▶ **Task item**: The entries should each be set down again precisely.

[Stored data entries]

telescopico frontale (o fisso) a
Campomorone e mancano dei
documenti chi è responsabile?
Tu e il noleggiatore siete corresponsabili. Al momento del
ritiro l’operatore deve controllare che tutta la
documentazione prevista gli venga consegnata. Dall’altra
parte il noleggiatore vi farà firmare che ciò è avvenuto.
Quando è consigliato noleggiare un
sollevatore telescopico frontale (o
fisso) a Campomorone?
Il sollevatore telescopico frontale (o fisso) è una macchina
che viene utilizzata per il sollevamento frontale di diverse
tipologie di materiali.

▶ **Exercise solution**:
telescopico frontale (o fisso) a
Campomorone e mancano dei
documenti chi è responsabile?
Tu e il noleggiatore siete corresponsabili. Al momento del
ritiro l’operatore deve controllare che tutta la
documentazione prevista gli venga consegnata. Dall’altra
parte il noleggiatore vi farà firmare che ciò è avvenuto.
Quando è consigliato noleggiare un
sollevatore telescopico frontale (o
fisso) a Campomorone?
Il sollevatore telescopico frontale (o fisso) è una macchina
che viene utilizzata per il sollevamento frontale di diverse
tipologie di materiali.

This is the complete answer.